Affinity mapping in FigJam
Raw notes from all ten interviews were synthesized into five behavioral themes. The full team participated in the mapping session to reduce individual bias and ensure multiple interpretations of ambiguous data points were considered.
15 participants at mid-fi
Structured usability tests with timed tasks, click counting, and a satisfaction survey. Three critical usability issues were identified and resolved — all related to navigation labeling, save state clarity, and onboarding copy — before moving to high-fidelity.
20 participants at hi-fi
Final validation round using the same task set and KPI framework. Results showed 21% faster completion, 13% fewer clicks, and 100% task success rate — confirming the mid-fi fixes held and the high-fidelity layer added clarity rather than complexity.
Design Process & Iterations
Low-fi to high-fi, tested at every step.
In the prototyping phase we explored two low-fidelity concepts, each addressing different aspects of the problem. Through observational testing with participants, we tracked key KPIs: average time on task, number of clicks, success rate, and user satisfaction.
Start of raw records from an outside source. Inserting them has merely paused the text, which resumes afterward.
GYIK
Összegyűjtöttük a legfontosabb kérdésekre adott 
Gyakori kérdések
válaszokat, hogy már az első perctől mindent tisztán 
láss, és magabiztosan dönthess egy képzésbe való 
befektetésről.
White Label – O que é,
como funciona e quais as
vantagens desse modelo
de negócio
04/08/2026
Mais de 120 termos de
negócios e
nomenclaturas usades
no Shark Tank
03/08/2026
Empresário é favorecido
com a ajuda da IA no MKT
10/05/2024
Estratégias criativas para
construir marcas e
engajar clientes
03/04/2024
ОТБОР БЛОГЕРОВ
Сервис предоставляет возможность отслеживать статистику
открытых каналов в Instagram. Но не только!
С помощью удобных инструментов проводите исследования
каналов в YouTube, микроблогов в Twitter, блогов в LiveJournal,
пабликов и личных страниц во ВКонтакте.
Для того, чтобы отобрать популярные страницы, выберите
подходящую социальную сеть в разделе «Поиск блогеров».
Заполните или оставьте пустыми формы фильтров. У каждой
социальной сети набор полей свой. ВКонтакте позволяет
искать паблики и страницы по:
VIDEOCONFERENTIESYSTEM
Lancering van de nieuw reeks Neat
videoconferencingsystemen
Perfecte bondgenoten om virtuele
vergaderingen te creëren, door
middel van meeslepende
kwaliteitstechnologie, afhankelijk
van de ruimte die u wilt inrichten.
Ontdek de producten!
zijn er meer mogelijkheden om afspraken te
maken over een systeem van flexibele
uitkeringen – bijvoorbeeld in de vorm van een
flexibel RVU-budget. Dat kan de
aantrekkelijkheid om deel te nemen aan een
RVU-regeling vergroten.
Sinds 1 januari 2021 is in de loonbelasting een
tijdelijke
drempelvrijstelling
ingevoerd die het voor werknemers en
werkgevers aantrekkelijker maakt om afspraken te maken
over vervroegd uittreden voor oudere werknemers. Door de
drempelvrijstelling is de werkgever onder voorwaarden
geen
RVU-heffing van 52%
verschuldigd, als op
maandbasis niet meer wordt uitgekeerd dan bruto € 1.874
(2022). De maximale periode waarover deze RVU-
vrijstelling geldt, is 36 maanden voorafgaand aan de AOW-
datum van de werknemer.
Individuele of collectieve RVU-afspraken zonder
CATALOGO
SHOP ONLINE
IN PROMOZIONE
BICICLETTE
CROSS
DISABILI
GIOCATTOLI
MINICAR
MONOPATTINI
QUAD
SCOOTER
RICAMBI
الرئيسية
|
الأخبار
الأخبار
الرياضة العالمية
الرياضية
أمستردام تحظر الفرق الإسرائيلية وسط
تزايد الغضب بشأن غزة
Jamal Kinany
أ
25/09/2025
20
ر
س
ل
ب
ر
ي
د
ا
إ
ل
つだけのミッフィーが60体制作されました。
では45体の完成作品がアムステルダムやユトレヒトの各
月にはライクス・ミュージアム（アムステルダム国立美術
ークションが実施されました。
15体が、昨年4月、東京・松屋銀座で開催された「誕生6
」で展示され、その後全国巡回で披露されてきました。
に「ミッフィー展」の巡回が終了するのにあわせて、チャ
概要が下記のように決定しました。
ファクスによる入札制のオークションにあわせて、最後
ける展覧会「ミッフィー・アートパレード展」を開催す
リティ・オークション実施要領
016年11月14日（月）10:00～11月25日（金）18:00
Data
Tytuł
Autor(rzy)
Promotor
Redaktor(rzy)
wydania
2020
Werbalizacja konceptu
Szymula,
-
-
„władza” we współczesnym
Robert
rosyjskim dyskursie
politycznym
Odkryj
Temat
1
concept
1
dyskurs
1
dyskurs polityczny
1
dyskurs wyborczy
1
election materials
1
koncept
Based on those results, we narrowed to two mid-fidelity prototypes and refined interactions from user feedback. We ultimately selected Mindful as the primary design — it showed greater personality and more realistic feasibility for real-world use.
- Low-fidelity testing — two competing concepts tested with participants to surface which core interaction model resonated most.
- Mid-fidelity iteration — refined two variants based on testing data; Mindful outperformed on user satisfaction and clarity.
- High-fidelity build — calming color palette, refined typography, and subtle animations added to guide interactions and reduce cognitive load.
- Gamification pivot — initially explored gamified habit tracking; users found it overwhelming during testing, so we shifted to a subtle accountability system with no pressure mechanics.
Early wireframes and mid-fidelity screens from the prototyping phase
Final Solution
A reflection app that makes follow-through feel natural.
For the high-fidelity prototype, we focused on visual polish and accessibility. A calming color palette promotes focus, adjusted typography improves readability, and subtle animations guide user interactions without being distracting.
Rather than adding pressure with streaks or gamification, Mindful creates gentle moments of accountability — prompting students to reflect on their schedule, not just view it.
High-fidelity screens from the final Mindful prototype
Testing Outcomes
Numbers that validated the design direction.
Across two rounds of structured usability testing — 15 participants at mid-fidelity and 20 participants at high-fidelity — we measured four KPIs: average time on task, click count, task success rate, and user satisfaction. Tasks included scheduling a study session, reviewing a past reflection, and editing a task mid-session — each timed from first interaction to successful completion by a neutral moderator.
3 critical issues resolved
Mid-fi testing surfaced three recurring blockers — an ambiguous navigation label, an unclear save state, and a reflection prompt that confused new users. All three were resolved before high-fidelity build.
A/B tested two layouts
We ran A/B testing on two landing page layouts, gathering behavioral data on which structure led users more naturally to the core scheduling flow. The winning layout improved conversion into the core task by 10%.
Reflections & Learnings
What two months of research and design taught me.
This project sharpened my ability to efficiently identify the real problem to solve — not just the surface-level complaint — and to understand user concerns and pain points without projecting assumptions onto them.
I also developed my skills as both a note-taker and a moderator during research sessions. Learning to stay neutral, resist the urge to help participants, and let them struggle productively was crucial — any assistance would have corrupted our time-on-task and completion rate data.